Kommentar Deutsche Bank: Krisengewinner? Keine Überraschung!
Die Gewinner der Finanzkrise, die für ihre vergifteten Wertpapiere einen Dummen gefunden haben kaufen die die Verlierer, die sich verzockt haben.
Bitte keine billige Entrüstung: Zugegeben, während die Finanzmärkte global zusammenbrechen und die "reale" Wirtschaftswelt durch eine Krise noch unbekannten Ausmaßes taumelt, melden die Börsen schon wieder Rekordkurse und kaufen die Sieger der Krise die Verlierer auf. Zu den Siegern gehört die Deutsche Bank, deren Bilanzzahlen selbst in guten Zeiten beeindrucken würden. Zu den Verlierern gehört die größte Privatbank in Europa. Die Deutsche Bank und ihr Chef Ackermann sind dabei, Sal. Oppenheim und ihr für Reiche und Superreiche verwaltetes Vermögen von 132 Milliarden Euro zu übernehmen.
Doch sind solche Rekordübernahmen und -gewinne keine Überraschung. Deutsche Bank, Bank of America oder Credit Suisse kassieren bei jedem Kauf oder Verkauf einer Aktie Gebühren - egal ob Kurse steigen oder fallen. In schlechten Zeiten handeln Banken, Börsen und Spekulanten jedoch besonders viele Wertpapiere und aus den profanen Tempeln des Finanzkapitalismus sprudeln die Krisengewinne. Dazu trägt auch der kolossale Finanzbedarf der Staaten bei, die dreistellige Milliardensummen aufnehmen, um das Finanzsystem zu retten, von dem die Sieger profitieren.

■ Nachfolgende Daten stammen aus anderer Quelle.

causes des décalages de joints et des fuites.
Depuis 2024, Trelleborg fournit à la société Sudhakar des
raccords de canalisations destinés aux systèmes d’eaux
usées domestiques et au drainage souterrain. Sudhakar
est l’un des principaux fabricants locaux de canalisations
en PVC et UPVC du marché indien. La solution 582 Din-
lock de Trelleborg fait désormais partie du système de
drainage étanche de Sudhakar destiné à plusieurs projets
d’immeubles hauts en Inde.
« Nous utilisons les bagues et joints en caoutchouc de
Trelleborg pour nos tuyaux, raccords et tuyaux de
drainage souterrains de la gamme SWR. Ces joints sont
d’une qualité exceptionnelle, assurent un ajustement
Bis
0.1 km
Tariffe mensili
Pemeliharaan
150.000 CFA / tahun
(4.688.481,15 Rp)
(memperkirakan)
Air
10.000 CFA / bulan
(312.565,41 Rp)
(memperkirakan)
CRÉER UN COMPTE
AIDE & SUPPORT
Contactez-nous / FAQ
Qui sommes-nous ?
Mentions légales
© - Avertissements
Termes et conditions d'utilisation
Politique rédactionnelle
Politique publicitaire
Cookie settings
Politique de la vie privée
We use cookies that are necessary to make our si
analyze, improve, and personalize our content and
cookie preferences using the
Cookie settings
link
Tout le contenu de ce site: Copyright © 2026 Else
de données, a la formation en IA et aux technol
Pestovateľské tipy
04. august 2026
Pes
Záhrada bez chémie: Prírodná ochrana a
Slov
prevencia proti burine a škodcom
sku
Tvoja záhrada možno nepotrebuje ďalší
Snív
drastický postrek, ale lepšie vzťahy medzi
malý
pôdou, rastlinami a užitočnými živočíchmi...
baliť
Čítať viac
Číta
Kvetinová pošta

Das mag moralisch entrüsten, nachhaltiger wäre jedoch eine politische Erkenntnis: Wo spekuliert wird, gibt es selbst in einer Weltwirtschaftskrise immer auch Gewinner! Banken, die der Staat heute mit Milliarden rettet, haben sich mit "Kreditersatzgeschäften" verzockt - zur Freude derjenigen, die für ihre vergifteten Wertpapiere einen Dummen gefunden hatten.
An diesen Siegern der Krise - und das ist auch die politische Konsequenz aus der Rettung Sal. Oppenheims durch die Deutsche Bank - könnte sich die kommende Bundesregierung schadlos halten. Kapitalverkehrskontrollen, Börsenumsatzsteuer oder hohe Kapitalertragsteuern wären hierfür billige, weil leicht zu bedienende Stellschrauben.